Data from: Transcriptional changes during Daphnia pulex development indicate that the maturation decision resembles a rate more than a threshold

Cite this dataset

Harney, Ewan; Plaistow, Stewart J.; Paterson, Steve (2015). Data from: Transcriptional changes during Daphnia pulex development indicate that the maturation decision resembles a rate more than a threshold [Dataset]. Dryad. https://doi.org/10.5061/dryad.1rc0v

Abstract

Maturation is a critical developmental process, and the age and size at which it occurs have important fitness consequences. Although maturation is remarkably variable, certain mechanisms, including a minimum size or state threshold, are proposed to underlie the process across a broad diversity of taxa. Recent evidence suggests that thresholds may themselves be developmentally plastic, and in the crustacean Daphnia pulex it is unclear whether maturation follows a threshold or is a gradual process more akin to a rate.
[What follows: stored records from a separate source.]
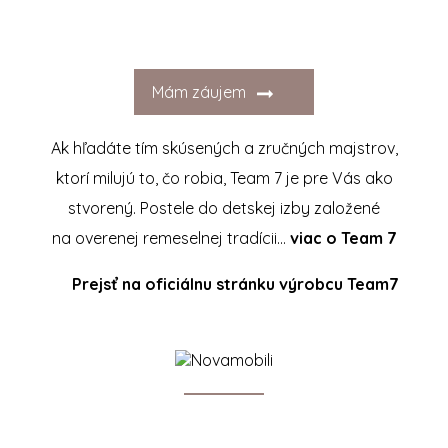
Mám záujem
Ak hľadáte tím skúsených a zručných majstrov,
ktorí milujú to, čo robia, Team 7 je pre Vás ako
stvorený. Postele do detskej izby založené
na overenej remeselnej tradícii…
viac o Team 7
Prejsť na oficiálnu stránku výrobcu Team7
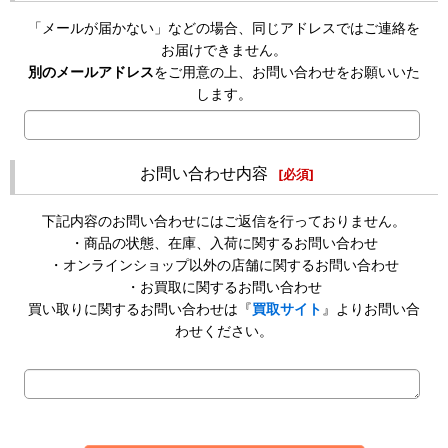
「メールが届かない」などの場合、同じアドレスではご連絡を
お届けできません。
別のメールアドレス
をご用意の上、お問い合わせをお願いいた
します。
お問い合わせ内容
[
必須
]
下記内容のお問い合わせにはご返信を行っておりません。
・商品の状態、在庫、入荷に関するお問い合わせ
・オンラインショップ以外の店舗に関するお問い合わせ
・お買取に関するお問い合わせ
買い取りに関するお問い合わせは『
買取サイト
』よりお問い合
わせください。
Changes in gene expression across four instars before and during maturation were compared in a cDNA microarray experiment. Developmental stage was treated statistically both as a discontinuous and a continuous variable, to determine whether genes showed gradual or discrete changes in expression. The continuous analysis identified a greater number of genes with significant differential expression (45) than the discontinuous analysis (11). The majority of genes, including those coding for histones, factors relating to transcription and cell cycle processes, and a putative developmental hormone showed continuous increases or decreases in expression from the first to the fourth instar, suggestive of a prolonged and gradual maturation process. Three genes coding for a fused Vitellogenin/super-oxide dismutase showed increases in expression following the second instar and coincided with the posited maturation threshold, but even their expression increased in a continuous fashion.